- Associated Press - Sunday, March 30, 2014

KANSAS CITY, Mo. (AP) - A dispute between Kansas City Power & Light and Missouri energy regulators over a plant in Mississippi could be headed to the U.S. Supreme Court, and might eventually lead to increased rates for Missouri customers.

The question is whether Missouri customers should pay KCP&L;’s costs for transmitting power from Mississippi to Missouri. When the utility company acquired the Mississippi plant in 2011, the Missouri Public Service Commission said customers didn’t have to pay the transmission costs, which were about $5 million a year.

KCP&L; sued to recover the transmission costs but lost in two courts. The Kansas City Star reports (http://bit.ly/1h3a0xb) the utility is asking the U.S. Supreme Court to rule in the dispute.

The utility wants to cover the transmission costs from the plant near Clarksdale, Miss., by raising rates on 309,000 customers in the former Aquila Inc. service area through 2032. KCP&L; acquired the Mississippi plant when it bought Aquila in 2008.

KCP&L; contends that because the dispute involves the transmission of power across state lines, the Federal Energy Regulatory Commission is in charge of setting the rates for transmitting from Mississippi. It says the Missouri Public Service Commission had no authority to intervene.

Utilities nationwide are watching the case because they have always assumed that transmission costs across state lines could be recovered from customers.

The trade group Edison Electric Institute warns in a filing to the Supreme Court that “the Missouri loophole is . uniquely positioned to spread like a virus to other states.”

The Supreme Court has not said if it will hear the case but earlier this month it requested the views of the solicitor general, the federal government’s lawyer to the Supreme Court.

If KCP&L; wins the case, it wants to raise rates on former Aquila customers an average of $200 through 2032. Business customers would pay more. That increase would raise $100 million. Aquila, which was called Missouri Public Service and St.
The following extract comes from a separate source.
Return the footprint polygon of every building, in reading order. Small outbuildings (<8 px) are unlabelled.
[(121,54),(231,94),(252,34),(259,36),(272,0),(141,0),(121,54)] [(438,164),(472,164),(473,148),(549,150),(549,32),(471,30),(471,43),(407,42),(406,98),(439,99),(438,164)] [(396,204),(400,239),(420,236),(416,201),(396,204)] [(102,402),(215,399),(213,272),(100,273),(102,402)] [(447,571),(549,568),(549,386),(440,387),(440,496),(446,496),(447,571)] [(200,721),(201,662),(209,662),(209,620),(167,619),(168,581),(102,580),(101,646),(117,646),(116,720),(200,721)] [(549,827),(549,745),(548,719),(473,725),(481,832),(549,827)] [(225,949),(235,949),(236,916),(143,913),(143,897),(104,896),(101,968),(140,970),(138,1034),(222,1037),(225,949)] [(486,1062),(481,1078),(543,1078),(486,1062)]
Joseph Light & Power, covered much of western Missouri and some Kansas City suburbs.

KCP&L; believes power from the plant, even including transmission costs, is cheaper than other in-state options.

“The facility benefits our customers in two ways: price and reliability,” the company said in an email to the Star.
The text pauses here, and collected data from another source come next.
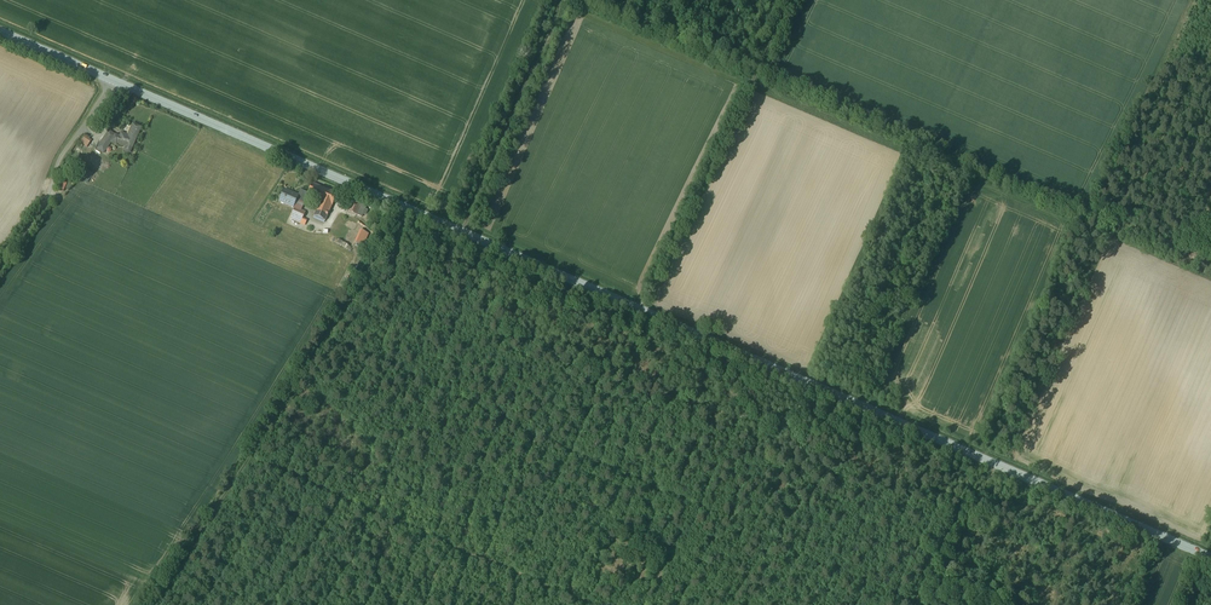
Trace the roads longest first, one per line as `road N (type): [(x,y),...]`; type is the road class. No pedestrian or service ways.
road 1 (secondary): [(99,74),(1210,558)]
road 2 (track): [(1198,0),(1087,216),(1091,227),(995,464)]
road 3 (track): [(595,604),(251,458)]
road 4 (track): [(789,0),(640,309)]
road 5 (track): [(455,229),(561,0)]
road 6 (residential): [(99,74),(44,158),(39,189),(0,243)]
road 7 (track): [(762,57),(613,0)]
road 8 (track): [(935,604),(995,464)]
The case is also considered an important test of federal authority over energy policy. It hinges in part on the doctrine that interstate transmission rates approved by a federal agency are considered just and reasonable, the Star reported. Another issue is the U.S. Constitution’s supremacy clause, which allows the federal government to trump state authority.
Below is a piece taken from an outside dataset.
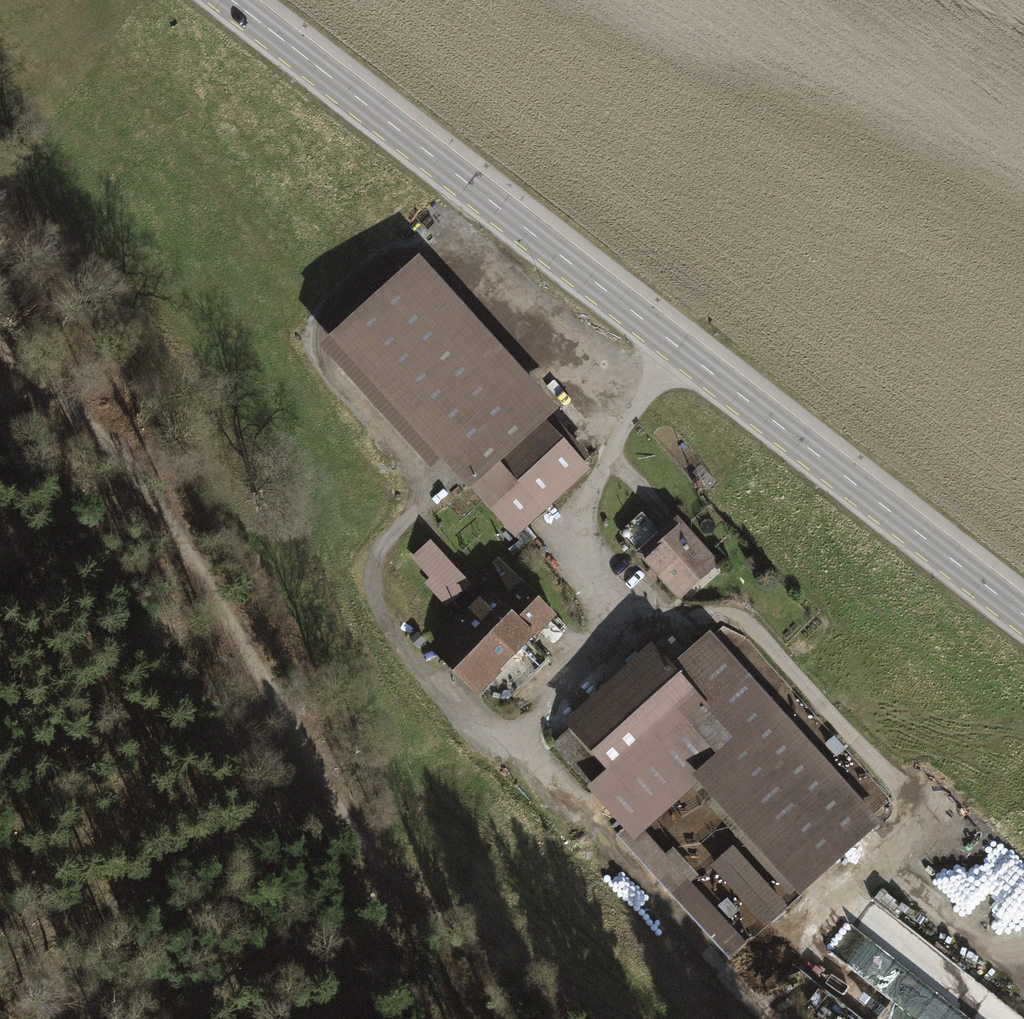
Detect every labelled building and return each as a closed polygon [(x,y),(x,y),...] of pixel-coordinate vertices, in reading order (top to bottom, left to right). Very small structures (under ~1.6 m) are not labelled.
[(407,274),(340,334),(514,525),(581,465),(407,274)] [(674,593),(713,558),(677,518),(658,535),(641,515),(621,533),(639,553),(638,553),(674,593)] [(463,583),(427,544),(414,556),(432,577),(427,582),(444,600),(463,583)] [(436,644),(490,698),(508,700),(549,658),(529,638),(531,635),(537,629),(553,614),(499,560),(477,582),(488,593),(436,644)] [(557,743),(631,825),(635,822),(693,770),(796,885),(871,818),(709,638),(688,658),(672,640),(557,743)] [(744,943),(635,822),(631,825),(618,837),(727,957),(744,943)] [(734,847),(711,866),(763,925),(786,906),(734,847)] [(874,895),(832,950),(921,1018),(1023,1018),(1023,1011),(874,895)]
Richard Levy, the J.B. Smith distinguished professor of constitutional law at the University of Kansas, said state regulators can believe they should determine the best interests of utility customers, but federal interest in interstate transmission of electricity will be important in the KCP&L; case.

“I do feel there is a question lurking in the background about how much (the selling of electricity) is a national business,” he said.